Hello
I'm using ECK 1.8.0 and ES 7.16.2.
In order to increase the storage available for an ES cluster managed by the ECK operator, I proceeded through two steps, first I added a new node set with the new disk capacity I need, I waited for the shard relocations, then I removed the old node set, then waited for the shard relocation.
I did that for the data node set (composed of 3 nodes across 3 zones) as well as for the master node set (composed of 3 nodes across 3 zones)
I did it at the same time because I wanted to rename the master node set so I took the opportunity.
However, after relocating the shards, one data node is completely unbalanced even though the large shards are well balanced across the nodes. Here is the status
You can see that the node with the less shards is the one having the disk usage anomaly, I precise that there a single large index, and that index has 6 shards that are well balanced across nodes (2 on each node)

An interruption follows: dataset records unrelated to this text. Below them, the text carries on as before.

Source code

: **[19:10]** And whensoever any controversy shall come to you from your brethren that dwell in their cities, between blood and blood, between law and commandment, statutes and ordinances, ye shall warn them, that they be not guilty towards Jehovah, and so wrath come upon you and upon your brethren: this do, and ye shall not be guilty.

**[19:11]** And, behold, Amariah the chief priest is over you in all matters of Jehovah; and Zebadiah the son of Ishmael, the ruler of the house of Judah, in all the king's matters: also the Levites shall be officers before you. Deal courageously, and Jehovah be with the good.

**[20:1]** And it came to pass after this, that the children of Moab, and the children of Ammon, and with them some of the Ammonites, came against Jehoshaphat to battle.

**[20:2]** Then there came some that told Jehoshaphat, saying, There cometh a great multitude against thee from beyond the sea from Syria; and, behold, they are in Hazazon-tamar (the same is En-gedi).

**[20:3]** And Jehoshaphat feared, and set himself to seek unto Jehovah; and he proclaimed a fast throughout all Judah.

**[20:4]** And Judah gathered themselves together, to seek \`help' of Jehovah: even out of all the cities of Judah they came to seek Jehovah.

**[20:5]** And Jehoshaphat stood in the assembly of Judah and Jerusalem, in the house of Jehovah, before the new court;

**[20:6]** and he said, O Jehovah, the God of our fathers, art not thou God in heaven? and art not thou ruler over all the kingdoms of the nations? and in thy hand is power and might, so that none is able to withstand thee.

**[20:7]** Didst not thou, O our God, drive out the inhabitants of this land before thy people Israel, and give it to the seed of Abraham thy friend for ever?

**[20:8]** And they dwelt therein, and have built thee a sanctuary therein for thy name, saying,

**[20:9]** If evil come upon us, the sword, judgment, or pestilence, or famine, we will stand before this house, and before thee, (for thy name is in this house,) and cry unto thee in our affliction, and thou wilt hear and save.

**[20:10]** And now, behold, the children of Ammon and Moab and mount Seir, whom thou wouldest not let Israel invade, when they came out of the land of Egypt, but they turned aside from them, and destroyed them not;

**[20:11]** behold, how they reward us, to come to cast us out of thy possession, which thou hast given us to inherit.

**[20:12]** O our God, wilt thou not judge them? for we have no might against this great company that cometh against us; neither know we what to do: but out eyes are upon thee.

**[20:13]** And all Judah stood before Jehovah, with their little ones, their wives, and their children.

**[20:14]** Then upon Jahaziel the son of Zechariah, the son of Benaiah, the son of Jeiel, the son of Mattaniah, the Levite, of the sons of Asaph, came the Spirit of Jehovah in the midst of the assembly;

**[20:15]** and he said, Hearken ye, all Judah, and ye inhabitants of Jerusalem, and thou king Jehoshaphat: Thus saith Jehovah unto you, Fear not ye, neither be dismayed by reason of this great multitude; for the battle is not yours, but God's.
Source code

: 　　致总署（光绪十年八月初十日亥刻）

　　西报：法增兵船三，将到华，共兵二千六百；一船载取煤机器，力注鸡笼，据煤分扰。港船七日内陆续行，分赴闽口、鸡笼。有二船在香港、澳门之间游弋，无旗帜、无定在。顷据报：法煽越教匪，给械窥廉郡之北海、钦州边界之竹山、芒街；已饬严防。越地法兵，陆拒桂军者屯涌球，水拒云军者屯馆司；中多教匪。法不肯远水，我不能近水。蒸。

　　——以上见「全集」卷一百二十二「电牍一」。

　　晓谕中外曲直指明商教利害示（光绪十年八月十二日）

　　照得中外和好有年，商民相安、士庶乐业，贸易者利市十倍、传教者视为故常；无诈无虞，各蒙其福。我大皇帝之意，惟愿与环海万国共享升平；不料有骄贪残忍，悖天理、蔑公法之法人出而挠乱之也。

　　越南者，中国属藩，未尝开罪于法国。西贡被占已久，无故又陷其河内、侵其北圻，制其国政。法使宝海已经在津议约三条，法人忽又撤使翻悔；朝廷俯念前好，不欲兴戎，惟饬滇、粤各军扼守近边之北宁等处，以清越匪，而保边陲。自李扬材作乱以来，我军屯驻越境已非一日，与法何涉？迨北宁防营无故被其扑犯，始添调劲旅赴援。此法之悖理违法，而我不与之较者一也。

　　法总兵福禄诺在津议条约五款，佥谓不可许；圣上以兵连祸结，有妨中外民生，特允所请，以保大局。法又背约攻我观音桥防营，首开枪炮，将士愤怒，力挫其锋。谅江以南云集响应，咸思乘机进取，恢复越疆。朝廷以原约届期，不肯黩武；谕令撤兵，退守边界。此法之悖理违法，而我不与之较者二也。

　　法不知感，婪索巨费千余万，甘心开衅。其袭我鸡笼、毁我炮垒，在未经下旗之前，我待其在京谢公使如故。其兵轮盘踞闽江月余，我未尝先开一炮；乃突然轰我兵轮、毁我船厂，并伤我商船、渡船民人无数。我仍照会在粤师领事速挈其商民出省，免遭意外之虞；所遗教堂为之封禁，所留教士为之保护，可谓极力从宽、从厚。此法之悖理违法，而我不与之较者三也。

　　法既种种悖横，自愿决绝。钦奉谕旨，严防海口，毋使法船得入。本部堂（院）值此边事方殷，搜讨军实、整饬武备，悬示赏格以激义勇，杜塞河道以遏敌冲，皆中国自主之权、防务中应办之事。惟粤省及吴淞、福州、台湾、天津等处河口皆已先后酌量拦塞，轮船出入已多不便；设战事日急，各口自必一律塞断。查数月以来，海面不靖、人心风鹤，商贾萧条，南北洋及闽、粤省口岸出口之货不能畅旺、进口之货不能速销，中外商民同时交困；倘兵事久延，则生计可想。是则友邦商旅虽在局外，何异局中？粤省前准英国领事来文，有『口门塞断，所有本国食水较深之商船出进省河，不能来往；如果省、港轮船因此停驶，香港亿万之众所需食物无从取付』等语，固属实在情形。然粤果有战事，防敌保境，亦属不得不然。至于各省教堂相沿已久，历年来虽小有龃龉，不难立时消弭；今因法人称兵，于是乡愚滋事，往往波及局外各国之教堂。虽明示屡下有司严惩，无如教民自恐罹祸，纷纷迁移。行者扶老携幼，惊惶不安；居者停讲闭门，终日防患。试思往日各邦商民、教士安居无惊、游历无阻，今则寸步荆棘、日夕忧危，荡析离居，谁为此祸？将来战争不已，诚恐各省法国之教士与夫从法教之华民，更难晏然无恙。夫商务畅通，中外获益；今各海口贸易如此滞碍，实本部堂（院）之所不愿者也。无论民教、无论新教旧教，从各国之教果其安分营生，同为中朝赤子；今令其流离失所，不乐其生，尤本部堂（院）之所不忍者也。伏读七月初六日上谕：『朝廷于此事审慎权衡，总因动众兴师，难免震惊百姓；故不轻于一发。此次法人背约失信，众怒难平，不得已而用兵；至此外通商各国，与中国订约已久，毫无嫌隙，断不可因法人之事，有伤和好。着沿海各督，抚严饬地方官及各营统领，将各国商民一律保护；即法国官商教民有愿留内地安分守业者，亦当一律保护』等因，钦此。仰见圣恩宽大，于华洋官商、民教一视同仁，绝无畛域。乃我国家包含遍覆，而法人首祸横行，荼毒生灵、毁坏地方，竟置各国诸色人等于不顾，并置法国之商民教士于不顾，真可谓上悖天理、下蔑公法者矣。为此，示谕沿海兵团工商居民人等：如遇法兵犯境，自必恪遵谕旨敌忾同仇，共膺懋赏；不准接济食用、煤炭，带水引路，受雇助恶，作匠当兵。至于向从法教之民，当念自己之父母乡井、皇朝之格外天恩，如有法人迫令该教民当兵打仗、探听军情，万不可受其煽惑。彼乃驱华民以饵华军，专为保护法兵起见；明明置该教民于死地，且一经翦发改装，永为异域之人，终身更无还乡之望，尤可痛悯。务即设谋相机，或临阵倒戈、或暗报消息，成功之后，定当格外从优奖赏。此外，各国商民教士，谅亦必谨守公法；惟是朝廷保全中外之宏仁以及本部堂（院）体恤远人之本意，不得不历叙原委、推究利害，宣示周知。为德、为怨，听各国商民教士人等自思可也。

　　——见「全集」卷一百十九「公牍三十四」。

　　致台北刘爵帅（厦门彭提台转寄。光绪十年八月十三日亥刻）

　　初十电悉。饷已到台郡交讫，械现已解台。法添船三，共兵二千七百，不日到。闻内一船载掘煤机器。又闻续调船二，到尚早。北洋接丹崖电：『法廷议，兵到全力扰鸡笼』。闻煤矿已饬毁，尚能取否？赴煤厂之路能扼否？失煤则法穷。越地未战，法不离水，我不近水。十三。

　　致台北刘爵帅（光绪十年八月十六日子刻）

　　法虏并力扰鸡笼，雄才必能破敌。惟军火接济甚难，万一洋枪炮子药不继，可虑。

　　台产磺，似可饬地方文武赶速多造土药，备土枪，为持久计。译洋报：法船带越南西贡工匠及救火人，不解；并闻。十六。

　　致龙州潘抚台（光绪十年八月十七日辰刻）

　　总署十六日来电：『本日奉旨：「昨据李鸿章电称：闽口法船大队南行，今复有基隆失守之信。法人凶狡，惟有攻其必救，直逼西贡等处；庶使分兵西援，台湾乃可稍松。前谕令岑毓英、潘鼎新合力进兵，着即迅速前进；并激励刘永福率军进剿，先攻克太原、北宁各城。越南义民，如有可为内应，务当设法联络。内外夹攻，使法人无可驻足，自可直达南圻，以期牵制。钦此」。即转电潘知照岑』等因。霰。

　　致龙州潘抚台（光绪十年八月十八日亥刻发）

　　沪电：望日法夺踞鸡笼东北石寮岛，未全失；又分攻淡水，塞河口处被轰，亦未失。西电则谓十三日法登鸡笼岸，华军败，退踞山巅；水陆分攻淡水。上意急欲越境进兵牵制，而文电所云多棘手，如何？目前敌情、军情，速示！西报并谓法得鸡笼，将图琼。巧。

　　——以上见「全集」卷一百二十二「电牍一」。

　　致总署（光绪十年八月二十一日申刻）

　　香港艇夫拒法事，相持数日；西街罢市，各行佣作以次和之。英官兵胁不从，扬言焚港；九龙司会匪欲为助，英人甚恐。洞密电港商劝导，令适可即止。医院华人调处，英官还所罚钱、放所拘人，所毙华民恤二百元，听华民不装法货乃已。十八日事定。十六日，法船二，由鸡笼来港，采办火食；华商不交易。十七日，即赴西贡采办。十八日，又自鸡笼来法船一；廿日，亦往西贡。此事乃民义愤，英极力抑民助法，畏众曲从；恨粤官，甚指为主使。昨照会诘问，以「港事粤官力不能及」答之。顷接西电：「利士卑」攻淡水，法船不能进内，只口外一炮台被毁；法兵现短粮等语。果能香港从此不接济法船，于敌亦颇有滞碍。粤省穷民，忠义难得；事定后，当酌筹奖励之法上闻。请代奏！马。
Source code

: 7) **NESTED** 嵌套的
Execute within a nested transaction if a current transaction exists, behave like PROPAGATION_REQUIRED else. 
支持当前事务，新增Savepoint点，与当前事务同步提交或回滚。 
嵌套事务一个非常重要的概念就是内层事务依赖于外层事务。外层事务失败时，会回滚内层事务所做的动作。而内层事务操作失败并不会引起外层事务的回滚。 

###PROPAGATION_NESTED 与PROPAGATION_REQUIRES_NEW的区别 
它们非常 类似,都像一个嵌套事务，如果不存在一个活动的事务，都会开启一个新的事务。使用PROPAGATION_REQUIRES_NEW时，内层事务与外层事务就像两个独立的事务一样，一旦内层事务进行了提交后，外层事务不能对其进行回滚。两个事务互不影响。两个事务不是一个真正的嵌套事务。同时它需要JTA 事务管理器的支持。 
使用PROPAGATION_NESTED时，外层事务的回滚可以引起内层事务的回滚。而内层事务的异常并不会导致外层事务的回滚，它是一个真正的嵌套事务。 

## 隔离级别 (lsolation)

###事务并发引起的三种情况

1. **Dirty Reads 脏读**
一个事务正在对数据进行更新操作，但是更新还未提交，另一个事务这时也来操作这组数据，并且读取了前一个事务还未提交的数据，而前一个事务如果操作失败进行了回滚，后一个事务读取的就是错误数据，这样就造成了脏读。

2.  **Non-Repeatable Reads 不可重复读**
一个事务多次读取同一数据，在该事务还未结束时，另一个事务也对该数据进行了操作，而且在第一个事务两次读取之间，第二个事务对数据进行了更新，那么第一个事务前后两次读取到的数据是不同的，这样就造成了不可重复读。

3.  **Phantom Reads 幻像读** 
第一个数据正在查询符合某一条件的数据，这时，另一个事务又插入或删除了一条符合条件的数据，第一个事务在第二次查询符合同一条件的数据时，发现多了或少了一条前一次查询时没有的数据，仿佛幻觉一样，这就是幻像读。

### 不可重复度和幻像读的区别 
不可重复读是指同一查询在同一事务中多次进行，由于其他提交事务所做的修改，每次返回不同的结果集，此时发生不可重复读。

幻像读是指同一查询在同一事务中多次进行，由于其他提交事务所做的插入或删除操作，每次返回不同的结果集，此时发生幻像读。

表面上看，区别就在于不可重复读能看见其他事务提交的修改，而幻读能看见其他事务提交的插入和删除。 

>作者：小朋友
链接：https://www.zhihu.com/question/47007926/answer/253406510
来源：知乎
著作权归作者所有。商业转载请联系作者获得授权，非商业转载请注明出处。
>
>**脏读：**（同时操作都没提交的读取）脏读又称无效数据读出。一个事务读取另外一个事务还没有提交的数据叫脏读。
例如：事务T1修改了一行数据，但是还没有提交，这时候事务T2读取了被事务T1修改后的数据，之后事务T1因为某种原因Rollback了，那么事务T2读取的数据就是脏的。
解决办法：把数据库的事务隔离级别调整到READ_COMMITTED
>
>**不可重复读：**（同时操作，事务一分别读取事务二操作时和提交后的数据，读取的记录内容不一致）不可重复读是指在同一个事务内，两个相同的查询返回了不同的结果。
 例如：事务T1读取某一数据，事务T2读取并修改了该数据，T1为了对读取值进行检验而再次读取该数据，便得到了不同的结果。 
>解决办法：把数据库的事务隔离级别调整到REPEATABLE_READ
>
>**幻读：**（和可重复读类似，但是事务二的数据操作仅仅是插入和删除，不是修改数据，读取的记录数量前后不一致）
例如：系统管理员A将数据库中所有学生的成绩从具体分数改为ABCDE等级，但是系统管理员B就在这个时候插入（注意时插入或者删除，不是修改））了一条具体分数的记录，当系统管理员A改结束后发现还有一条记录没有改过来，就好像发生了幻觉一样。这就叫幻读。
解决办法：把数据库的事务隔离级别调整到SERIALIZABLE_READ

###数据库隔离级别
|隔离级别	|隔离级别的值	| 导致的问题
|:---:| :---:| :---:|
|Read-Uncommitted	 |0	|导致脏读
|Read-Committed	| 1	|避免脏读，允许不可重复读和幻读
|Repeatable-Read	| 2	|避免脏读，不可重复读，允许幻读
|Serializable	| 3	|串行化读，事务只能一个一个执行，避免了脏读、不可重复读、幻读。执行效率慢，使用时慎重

shards disk.indices disk.used disk.avail disk.total disk.percent host ip node
70 77.3gb 77.5gb 50.2gb 127.8gb 60 10.208.63. 10.208.63. elastic-site-search-es-data140g-zoneb-0
69 77.3gb 77.6gb 50.2gb 127.8gb 60 10.208.36. 10.208.36. elastic-site-search-es-data140g-zonec-0
4 76.2gb 113.5gb 14.3gb 127.8gb 88 10.208.59. 10.208.59. elastic-site-search-es-data140g-zonea-0
Also, I can see this warning in the master nodes logs
{"type": "server", "timestamp": "2022-10-20T11:49:47,792Z", "level": "WARN", "component": "o.e.c.r.a.d.DiskThresholdDecider", "cluster.name": "elastic-site-search", "node.name": "elastic-site-search-es-master-zonea-0", "message": "after allocating [[members][2], node[LjEUE5PgTiqB65tygsCQAQ], [R], s[STARTED], a[id=b6KSlUKPSVaWSclfM5IelQ]] node [bCZMIAM6RkS6pqH_MEukjg] would have more than the allowed 10% free disk threshold (9.7% free), preventing allocation", "cluster.uuid": "ykOg819RTCKt73Ehvjylxg", "node.id": "ydGRqsigTbScRiwWZk9ztw" }
What is taking that space in the over used node? What can I do to unblock the situation?
Thanks!